Aside from this story making me giggle, the Darth Burger thing reminded me of how when Star Wars first came out, my Mom took me to see it. If it came out in 1975, I would have been about 6.

When Darth Vader appears for the first time, I started to cry like crazy. Due to my ability to absorbe religious symbolism as literal - I was convinced Darth was the devil's assistant (since the devil himself is red, not black), and he could and would get me.

I calmed down, watched the rest of the film and fell in love with it. This was back when, if you wanted to see a movie more than one time, you had to go to the theater before it "went away", because there was no home video, and in my household, cable and channels such as HBO were not even a possiblity yet. (I can't remember if HBO and cable were around yet in general at that time.)

As most kids who have just exited a most fun ride will do, I begged to be taken to Star Wars again. My mom complied, and damn if I didn't burst into tears when Darth showed up the second time. And I did it again during a THIRD viewing.

My mom, finally getting irritated, wanted to know why I kept asking to see this movie if it was just going to make me cry. I just kept citing the fact that I loved that movie.

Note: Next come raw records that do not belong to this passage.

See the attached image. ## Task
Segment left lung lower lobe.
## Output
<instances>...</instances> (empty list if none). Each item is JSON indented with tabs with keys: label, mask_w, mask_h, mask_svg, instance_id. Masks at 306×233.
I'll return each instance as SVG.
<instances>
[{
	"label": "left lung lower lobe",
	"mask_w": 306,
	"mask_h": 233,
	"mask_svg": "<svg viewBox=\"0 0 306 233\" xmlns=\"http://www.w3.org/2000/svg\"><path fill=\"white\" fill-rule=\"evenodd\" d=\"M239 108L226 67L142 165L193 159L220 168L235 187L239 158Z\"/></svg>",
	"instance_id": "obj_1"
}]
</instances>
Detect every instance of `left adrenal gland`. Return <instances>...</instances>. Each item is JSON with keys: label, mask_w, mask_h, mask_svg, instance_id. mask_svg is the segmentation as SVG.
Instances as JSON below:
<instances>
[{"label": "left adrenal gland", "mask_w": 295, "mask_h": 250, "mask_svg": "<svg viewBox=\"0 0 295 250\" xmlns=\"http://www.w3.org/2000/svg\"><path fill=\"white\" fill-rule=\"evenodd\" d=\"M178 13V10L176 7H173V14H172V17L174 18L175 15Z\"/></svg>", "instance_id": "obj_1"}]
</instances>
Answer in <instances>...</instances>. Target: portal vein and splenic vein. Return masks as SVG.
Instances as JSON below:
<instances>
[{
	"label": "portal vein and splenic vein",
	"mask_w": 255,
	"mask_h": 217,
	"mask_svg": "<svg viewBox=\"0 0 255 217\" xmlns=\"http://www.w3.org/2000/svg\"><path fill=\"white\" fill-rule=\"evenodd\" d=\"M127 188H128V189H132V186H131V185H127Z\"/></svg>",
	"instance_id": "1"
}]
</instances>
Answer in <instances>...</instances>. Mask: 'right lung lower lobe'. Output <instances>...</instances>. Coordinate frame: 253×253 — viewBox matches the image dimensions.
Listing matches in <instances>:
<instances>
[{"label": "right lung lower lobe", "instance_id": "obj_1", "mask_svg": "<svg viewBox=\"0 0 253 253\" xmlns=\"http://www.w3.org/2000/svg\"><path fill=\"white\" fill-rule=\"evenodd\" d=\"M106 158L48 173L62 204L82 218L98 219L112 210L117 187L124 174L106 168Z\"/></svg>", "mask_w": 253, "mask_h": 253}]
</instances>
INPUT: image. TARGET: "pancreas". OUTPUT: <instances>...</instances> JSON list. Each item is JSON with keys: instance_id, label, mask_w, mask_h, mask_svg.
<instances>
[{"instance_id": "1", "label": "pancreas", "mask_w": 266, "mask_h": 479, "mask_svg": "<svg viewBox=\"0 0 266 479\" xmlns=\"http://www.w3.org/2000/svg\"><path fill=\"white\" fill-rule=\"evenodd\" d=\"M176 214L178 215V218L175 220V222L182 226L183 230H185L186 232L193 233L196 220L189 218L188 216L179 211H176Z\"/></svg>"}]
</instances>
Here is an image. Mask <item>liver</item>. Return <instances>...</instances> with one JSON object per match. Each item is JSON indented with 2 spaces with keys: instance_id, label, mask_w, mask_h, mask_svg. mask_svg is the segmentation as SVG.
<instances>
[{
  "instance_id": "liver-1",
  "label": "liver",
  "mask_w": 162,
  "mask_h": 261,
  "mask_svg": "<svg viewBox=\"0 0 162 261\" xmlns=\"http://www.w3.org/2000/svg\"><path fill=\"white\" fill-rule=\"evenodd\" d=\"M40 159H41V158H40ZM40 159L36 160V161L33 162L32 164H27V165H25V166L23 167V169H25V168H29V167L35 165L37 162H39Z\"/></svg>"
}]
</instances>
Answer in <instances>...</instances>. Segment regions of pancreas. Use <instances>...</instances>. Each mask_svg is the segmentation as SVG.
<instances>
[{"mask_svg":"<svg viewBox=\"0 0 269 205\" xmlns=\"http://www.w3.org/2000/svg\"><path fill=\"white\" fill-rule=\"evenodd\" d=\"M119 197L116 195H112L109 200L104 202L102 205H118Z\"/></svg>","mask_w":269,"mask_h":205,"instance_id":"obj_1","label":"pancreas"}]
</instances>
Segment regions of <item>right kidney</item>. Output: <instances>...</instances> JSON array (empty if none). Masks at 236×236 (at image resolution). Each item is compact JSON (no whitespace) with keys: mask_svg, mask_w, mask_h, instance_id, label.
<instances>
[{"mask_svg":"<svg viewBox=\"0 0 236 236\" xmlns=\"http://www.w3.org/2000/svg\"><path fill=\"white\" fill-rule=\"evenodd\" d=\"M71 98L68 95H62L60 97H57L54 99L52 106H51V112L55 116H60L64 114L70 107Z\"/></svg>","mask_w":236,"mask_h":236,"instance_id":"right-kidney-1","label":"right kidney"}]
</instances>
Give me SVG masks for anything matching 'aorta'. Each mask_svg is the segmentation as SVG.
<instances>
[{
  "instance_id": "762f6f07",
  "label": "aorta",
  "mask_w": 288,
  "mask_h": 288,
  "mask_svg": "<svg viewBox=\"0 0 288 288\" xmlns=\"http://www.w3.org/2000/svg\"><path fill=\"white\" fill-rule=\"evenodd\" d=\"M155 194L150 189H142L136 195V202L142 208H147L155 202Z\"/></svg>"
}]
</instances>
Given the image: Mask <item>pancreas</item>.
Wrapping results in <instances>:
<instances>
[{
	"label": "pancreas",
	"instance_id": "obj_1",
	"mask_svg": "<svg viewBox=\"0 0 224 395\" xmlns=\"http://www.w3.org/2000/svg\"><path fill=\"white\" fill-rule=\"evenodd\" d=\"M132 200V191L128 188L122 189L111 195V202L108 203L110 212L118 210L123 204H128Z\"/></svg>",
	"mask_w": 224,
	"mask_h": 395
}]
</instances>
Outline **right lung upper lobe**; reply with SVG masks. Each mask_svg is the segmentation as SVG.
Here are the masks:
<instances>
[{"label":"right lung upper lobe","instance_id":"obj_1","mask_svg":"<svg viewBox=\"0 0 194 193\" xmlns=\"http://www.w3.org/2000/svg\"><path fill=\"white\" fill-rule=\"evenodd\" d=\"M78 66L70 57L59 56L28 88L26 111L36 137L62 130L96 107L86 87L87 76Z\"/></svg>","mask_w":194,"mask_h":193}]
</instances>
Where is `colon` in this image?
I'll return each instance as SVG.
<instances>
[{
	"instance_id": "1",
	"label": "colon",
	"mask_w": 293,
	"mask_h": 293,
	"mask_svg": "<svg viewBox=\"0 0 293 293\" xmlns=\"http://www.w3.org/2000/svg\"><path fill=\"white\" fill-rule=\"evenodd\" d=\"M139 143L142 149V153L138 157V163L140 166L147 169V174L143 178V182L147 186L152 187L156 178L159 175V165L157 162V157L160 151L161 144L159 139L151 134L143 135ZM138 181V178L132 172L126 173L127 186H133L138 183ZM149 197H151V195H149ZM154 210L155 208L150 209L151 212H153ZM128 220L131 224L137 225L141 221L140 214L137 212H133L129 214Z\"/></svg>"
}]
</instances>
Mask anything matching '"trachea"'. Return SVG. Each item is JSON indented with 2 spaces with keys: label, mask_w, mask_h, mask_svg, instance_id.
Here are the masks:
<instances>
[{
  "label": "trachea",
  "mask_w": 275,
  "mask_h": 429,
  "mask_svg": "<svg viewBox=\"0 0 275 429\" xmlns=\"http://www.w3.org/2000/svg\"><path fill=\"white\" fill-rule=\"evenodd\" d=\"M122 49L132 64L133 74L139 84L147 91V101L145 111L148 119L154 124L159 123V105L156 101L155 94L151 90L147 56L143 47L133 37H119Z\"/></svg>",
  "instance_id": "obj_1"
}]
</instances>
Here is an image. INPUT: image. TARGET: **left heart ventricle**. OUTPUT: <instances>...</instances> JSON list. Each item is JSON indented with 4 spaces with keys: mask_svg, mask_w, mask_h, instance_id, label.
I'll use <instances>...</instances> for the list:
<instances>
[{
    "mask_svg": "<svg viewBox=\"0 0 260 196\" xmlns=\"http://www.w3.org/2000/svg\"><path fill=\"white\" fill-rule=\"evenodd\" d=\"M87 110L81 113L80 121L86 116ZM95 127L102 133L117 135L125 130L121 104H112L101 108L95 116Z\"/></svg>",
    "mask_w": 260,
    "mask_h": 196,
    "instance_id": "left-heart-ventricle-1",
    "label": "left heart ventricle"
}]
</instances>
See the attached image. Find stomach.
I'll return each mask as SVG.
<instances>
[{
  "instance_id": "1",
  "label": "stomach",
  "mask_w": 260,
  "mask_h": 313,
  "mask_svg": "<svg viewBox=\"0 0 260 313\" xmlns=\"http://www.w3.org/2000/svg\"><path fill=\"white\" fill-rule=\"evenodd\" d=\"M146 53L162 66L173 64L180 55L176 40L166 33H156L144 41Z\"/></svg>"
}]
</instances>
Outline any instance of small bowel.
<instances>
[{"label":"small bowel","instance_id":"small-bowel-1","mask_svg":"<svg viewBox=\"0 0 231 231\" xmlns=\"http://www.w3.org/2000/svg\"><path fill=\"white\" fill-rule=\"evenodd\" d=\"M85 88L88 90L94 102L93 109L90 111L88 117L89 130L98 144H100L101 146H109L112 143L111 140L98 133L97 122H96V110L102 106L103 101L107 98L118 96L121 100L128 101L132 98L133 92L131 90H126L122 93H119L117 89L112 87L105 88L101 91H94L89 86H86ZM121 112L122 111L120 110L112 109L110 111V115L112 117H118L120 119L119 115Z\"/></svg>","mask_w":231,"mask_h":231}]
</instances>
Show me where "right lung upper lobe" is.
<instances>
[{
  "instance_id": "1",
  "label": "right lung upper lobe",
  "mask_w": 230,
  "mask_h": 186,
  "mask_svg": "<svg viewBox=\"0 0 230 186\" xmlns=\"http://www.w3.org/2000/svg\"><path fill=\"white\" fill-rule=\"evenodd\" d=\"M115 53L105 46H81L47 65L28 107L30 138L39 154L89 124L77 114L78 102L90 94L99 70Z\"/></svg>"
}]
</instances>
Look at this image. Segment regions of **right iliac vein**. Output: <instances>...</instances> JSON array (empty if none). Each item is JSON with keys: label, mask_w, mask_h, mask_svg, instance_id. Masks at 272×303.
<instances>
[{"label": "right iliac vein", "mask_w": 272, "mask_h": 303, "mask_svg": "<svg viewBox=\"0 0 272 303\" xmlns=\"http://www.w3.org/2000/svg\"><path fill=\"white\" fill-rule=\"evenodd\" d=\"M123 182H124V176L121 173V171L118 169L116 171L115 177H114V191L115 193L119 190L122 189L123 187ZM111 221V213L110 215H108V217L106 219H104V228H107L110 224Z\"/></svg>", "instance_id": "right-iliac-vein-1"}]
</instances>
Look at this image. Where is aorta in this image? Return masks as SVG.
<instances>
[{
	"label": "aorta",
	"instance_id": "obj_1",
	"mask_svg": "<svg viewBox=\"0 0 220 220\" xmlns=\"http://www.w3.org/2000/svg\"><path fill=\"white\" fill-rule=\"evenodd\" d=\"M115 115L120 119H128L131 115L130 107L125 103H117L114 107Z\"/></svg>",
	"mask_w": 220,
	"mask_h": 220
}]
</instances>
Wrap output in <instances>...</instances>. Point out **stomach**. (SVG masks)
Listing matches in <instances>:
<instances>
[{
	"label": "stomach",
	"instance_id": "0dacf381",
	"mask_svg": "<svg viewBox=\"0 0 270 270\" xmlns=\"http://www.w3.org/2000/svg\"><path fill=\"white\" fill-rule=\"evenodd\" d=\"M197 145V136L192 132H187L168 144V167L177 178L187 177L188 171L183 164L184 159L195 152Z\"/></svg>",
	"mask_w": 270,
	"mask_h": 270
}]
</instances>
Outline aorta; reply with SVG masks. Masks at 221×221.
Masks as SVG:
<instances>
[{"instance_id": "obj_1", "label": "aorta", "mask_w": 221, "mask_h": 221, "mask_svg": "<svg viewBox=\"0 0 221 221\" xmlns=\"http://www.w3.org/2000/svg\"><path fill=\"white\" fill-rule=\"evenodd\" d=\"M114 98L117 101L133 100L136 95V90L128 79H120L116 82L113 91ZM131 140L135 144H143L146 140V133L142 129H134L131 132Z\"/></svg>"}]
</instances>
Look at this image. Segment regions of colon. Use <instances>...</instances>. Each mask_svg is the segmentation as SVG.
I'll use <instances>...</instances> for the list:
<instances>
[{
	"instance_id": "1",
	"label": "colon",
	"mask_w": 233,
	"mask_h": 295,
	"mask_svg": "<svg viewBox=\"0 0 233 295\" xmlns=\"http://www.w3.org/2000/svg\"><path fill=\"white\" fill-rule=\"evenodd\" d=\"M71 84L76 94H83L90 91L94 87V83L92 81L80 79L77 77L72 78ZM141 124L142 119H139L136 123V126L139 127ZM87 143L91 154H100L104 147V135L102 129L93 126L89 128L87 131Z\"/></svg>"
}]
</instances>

I don't know if my little kid brain expected it to be different each time? Or if I just underestimated my ability to "handle" seeing evil Darth each time?

I do know that the man I will marry in November purchased a Darth Vader voice changer mask thingie and it lives on a coat rack made out of hockey sticks, in our house.


Coincidence?


**The kid has some proper Greek name I can never pronounce or remember, so I've dubbed him Gyro.